§ **Exercise directions**: Your answer should consist of every line from the records that holds the string "round".

§ **Data for analysis**:

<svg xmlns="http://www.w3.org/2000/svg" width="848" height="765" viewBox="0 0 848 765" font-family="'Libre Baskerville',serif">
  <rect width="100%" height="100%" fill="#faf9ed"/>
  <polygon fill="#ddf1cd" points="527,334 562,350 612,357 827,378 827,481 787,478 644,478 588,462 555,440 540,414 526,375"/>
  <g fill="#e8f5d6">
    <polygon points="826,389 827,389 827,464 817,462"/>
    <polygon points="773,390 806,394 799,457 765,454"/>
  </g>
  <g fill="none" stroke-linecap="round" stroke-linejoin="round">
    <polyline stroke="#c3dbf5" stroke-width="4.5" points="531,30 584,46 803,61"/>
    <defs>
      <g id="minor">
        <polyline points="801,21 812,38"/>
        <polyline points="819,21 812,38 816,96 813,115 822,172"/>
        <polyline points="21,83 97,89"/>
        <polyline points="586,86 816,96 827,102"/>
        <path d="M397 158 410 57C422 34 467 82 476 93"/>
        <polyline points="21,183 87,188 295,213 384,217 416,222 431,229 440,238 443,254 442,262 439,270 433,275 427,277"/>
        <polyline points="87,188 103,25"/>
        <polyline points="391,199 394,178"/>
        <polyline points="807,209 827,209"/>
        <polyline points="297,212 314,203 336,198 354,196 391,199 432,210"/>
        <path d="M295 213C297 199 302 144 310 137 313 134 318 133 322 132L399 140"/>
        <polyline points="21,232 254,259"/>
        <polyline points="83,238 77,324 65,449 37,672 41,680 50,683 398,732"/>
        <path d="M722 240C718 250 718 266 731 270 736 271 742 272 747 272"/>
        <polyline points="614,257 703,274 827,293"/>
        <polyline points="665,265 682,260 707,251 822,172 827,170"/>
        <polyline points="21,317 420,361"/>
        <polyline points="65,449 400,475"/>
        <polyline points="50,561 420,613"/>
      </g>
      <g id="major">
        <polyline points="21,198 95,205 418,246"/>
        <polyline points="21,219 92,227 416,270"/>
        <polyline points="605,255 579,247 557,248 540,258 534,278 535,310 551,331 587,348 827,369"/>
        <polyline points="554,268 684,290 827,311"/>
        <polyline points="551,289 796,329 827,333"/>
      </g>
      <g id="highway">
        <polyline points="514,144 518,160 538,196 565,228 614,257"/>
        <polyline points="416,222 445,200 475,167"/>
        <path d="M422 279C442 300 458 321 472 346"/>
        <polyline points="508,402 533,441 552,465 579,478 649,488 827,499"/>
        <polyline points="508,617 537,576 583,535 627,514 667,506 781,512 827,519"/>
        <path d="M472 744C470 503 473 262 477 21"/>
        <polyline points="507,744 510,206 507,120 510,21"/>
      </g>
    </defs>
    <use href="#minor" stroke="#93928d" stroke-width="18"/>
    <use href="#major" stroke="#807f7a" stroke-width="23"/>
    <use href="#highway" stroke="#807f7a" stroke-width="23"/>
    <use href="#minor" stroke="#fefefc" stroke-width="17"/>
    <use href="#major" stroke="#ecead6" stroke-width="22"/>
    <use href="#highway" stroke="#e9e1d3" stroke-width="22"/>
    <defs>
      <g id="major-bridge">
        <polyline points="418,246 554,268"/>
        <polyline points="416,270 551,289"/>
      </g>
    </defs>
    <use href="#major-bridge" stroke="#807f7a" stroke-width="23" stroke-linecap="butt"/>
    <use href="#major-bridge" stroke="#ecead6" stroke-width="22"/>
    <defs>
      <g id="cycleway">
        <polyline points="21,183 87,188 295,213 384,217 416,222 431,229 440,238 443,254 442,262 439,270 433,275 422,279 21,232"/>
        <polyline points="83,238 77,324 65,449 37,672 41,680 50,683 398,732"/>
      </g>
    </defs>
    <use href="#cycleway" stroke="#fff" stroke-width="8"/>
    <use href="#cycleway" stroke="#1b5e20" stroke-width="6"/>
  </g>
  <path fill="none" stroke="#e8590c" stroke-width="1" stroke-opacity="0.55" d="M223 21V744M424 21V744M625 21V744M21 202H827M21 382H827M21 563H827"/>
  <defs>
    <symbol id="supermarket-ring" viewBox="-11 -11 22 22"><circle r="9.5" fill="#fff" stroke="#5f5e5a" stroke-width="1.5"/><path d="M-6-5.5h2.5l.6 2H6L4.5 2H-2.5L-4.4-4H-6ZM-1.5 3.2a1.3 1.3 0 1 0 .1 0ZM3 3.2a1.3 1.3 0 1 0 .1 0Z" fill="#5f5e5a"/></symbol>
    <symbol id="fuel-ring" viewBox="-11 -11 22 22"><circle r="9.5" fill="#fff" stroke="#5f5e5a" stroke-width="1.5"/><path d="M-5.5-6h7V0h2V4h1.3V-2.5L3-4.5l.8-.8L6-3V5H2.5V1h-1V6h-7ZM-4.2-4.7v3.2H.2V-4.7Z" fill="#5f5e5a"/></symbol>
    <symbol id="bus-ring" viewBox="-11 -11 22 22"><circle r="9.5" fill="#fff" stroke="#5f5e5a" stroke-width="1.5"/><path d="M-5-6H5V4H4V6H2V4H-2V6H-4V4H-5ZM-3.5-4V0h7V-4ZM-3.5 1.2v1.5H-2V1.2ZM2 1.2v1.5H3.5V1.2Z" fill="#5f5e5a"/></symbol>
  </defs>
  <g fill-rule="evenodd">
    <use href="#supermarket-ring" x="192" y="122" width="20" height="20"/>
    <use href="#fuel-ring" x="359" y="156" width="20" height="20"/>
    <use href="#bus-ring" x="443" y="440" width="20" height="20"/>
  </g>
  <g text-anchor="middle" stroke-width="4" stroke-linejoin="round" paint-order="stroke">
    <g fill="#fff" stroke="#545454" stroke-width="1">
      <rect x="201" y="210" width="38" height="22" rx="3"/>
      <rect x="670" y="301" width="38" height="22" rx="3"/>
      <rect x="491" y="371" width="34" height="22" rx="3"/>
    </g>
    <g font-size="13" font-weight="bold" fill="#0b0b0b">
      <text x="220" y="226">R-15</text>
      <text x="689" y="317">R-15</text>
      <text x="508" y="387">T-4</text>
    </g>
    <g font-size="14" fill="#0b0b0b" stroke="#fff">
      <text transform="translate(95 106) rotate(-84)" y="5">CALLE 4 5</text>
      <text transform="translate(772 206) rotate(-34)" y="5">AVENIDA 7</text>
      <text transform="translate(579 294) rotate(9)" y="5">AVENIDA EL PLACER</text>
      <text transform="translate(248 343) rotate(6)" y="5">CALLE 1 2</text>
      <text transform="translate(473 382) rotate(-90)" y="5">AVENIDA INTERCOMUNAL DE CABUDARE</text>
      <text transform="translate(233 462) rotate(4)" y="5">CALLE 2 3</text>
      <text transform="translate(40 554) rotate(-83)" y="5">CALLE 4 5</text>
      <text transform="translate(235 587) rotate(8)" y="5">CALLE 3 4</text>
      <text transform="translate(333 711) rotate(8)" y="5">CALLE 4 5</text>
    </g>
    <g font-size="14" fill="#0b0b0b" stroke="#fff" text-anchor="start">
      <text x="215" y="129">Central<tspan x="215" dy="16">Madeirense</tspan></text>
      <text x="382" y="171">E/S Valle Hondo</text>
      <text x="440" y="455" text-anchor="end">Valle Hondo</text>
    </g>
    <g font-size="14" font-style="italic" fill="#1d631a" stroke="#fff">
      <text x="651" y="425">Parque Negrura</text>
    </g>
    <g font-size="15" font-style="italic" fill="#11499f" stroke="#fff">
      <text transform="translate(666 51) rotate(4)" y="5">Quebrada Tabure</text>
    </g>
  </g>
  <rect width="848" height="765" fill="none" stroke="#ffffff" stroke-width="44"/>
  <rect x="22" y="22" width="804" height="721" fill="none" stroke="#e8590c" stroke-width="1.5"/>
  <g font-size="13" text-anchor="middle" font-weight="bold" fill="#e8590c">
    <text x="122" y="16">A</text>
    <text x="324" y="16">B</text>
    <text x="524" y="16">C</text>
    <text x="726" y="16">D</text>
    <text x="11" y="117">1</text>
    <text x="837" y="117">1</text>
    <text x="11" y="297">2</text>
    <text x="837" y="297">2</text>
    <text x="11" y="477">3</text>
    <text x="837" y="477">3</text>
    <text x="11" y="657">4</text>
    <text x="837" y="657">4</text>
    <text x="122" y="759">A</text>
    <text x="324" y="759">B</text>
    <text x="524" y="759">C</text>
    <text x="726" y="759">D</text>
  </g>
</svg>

§ **Exercise result**:
  <g fill="none" stroke-linecap="round" stroke-linejoin="round">
  <g text-anchor="middle" stroke-width="4" stroke-linejoin="round" paint-order="stroke">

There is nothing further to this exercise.